2003 Frantschach Swiecie SA, Poland
Frantschach Swiecie SA, a pulp and paper industry in Poland, received the award for contributions which have had a clear and positive effect on the environment and the Baltic Sea. Through facility improvements utilising best available technologies (BATs), Frantschach Swiecie achieved considerable reduction in pollutants discharged to the Vistula River and the Baltic Sea.

2002 The Lithuanian Housing and Urban Development Foundation
The Lithuanian Housing and Urban Development Foundation was honored for its innovative programs and projects that have contributed to a considerable reduction of Lithuania’s organic pollution to the Baltic Sea. The overall approach can serve as a model for other regions in the Baltic Sea area.

2001 Mr. Leonid Korovin from St. Petersburg, Russia
Mr. Korvin was honored for his commendable contribution to the development of a series of activities aiming to safeguard the water environment in the part of the Baltic Sea nearest to the St.

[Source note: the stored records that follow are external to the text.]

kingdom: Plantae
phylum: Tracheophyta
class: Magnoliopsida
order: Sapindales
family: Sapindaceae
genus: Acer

Petersburg area, which emits very large amounts of pollutants into the Baltic Sea.

2000 The City of Gdansk, Poland
The City of Gdansk was honored for being the driving force behind the establishment of the Wschod wastewater treatment works, which receives and cleans wastewater from Gdansk and four other Polish cities and populated areas. The Wschod works has had a very clear, positive effect on the water quality in the Bay of Gdansk, a part of the Baltic Sea.

1999 PURAC of Poland
PURAC of Poland won the first Swedish Baltic Sea Water Award by building several new, advanced wastewater and water treatment plants along major rivers running into the Baltic Sea. These projects have helped to improve the marine environment in the Baltic Sea.